I grew up writing in notebooks. My favorite place to write was on my balcony; I would shimmy through the window and sit out there in all kinds of weather, my radio propped just inside (the cord only reached so far). With my desktop computer I was chained to a desk – unless I wanted to hand write everything out, then retype it – and then my desktop died. Now I use my laptop and my desk is anywhere I happen to be; the park, the patio table (where I am now), the kitchen, the living room, even my bed dotted with purring cats. Is it organized? Do I have a fancy writer’s bulletin board? How about all those dictionaries and writers’ books? Nope. I have a laptop, google, and an imagination, and I like that better. The view is certainly nicer.
I have to credit my bad eye sight. When I’m walking the dog in the semi-twilight I see all sorts of terrifying and macabre things; gargoyles on the light poles, abandoned babies in the park, dead bodies on the side of the road. Of course, when I get closer I can plainly see that it’s only a beat up transformer with a bit of tree branch caught in it, or a squashed bag in the park, or a person randomly laying on the ground next to the road (okay, I admit, I didn’t check. He might have been dead). This does beg the question, though: do I see macabre things because I have a scary imagination, or do I have a scary imagination because I see macabre things?

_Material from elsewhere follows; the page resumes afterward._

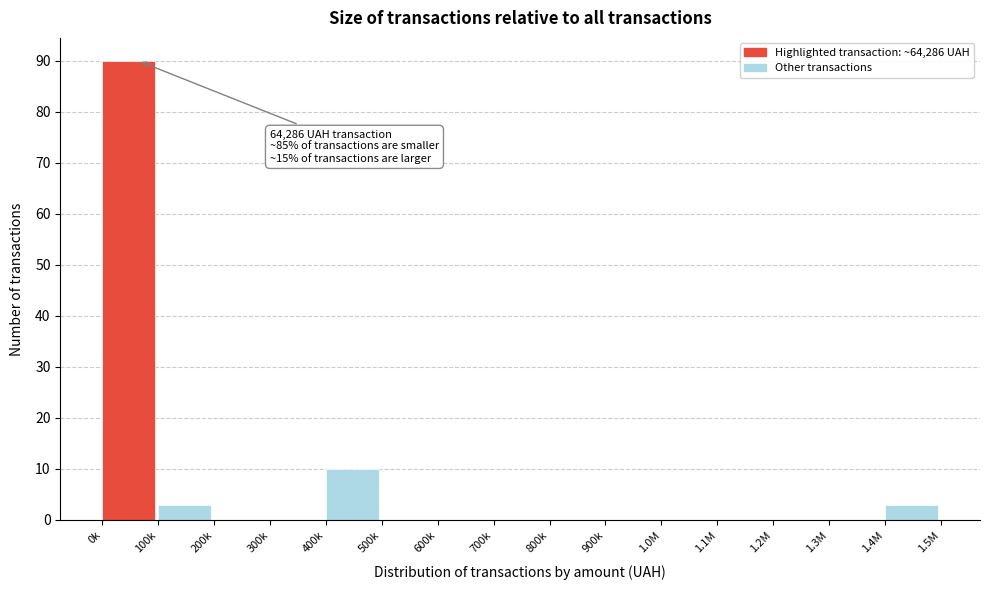

Reading left to right, what are all the values shown in this chart?

0k=90	100k=3	200k=0	300k=0	400k=10	500k=0	600k=0	700k=0	800k=0	900k=0	1.0M=0	1.1M=0	1.2M=0	1.3M=0	1.4M=3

I’d like to say vacationing in the Bahamas, but who gets to do that? I create book covers for fellow authors and do other publishing related things. I also blog and maintain a website. But that’s all boring stuff. What I really love to do is pet cats, bake new recipes, watch anime, take photos and engage in my various doll hobbies off and on. I’d like to find time to make it back to paper dolls again.
The splendor of the universe; the beauty of the natural world and the magic of.. eh, who am I kidding? It’s the undeniably crushing work load. Wait, that sounded bad, though it’s true. What makes me leave the warm comfiness of my bed is the long to-do list that I know I can’t possibly finish today. That and the dog whining to go out. It’s all sunshine and miracles in this house. Ha ha!
A myth with the power to destroy the world…
Katelina has barely recovered from the chaos of Malick’s revolt, yet she and Jorick must go to Munich to testify before the True Council. To make matters worse, they’re assigned an entourage that includes Verchiel, a vampire Katelina never wants to see again.
Her hatred is forgotten when Malick and his henchmen penetrate the stronghold in Munich. Instead of returning home, Jorick leads them on a quest to reclaim the Heart of the Raven. Said to be the disembodied heart of Lilith, the relic may be more reality than myth, and if it falls into the wrong hands it could have disastrous consequences for the world. Can they reach its hiding place before Malick?
The fifth installment of the Amaranthine series sees Jorick and Katelina draw closer as they surround themselves with old allies and new friends to outwit the machinations of the ancient master. Katelina will have to draw on her inner strength if she wants to survive because there’s no room for the fainthearted in a world where darkness is eternal and the night tastes like blood.